- Provided records -

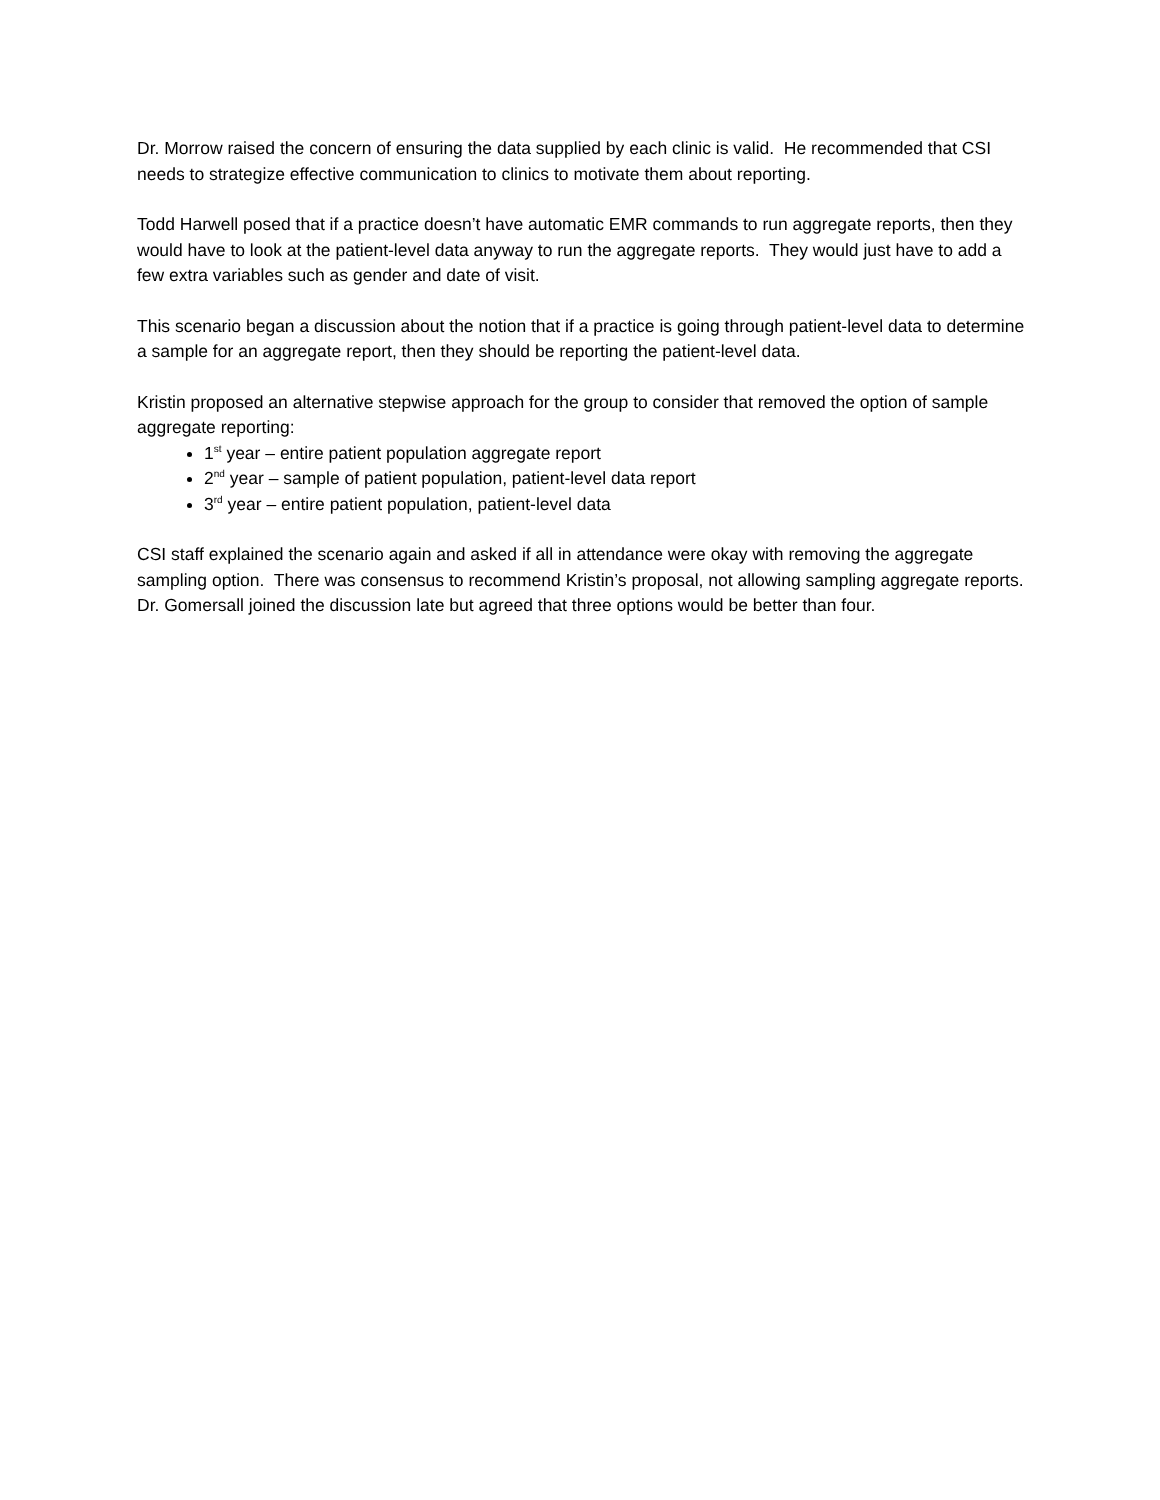Dr. Morrow raised the concern of ensuring the data supplied by each clinic is valid. He recommended that CSI needs to strategize effective communication to clinics to motivate them about reporting.
Todd Harwell posed that if a practice doesn’t have automatic EMR commands to run aggregate reports, then they would have to look at the patient-level data anyway to run the aggregate reports. They would just have to add a few extra variables such as gender and date of visit.
This scenario began a discussion about the notion that if a practice is going through patient-level data to determine a sample for an aggregate report, then they should be reporting the patient-level data.
Kristin proposed an alternative stepwise approach for the group to consider that removed the option of sample aggregate reporting:
1<sup>st</sup> year – entire patient population aggregate report
2<sup>nd</sup> year – sample of patient population, patient-level data report
3<sup>rd</sup> year – entire patient population, patient-level data
CSI staff explained the scenario again and asked if all in attendance were okay with removing the aggregate sampling option. There was consensus to recommend Kristin’s proposal, not allowing sampling aggregate reports. Dr. Gomersall joined the discussion late but agreed that three options would be better than four.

- Task requirements -
Check the entries above for the word "scenario" and copy every line where it turns up.

- Output of the exercise -
This scenario began a discussion about the notion that if a practice is going through patient-level data to determine a sample for an aggregate report, then they should be reporting the patient-level data.
CSI staff explained the scenario again and asked if all in attendance were okay with removing the aggregate sampling option. There was consensus to recommend Kristin’s proposal, not allowing sampling aggregate reports. Dr. Gomersall joined the discussion late but agreed that three options would be better than four.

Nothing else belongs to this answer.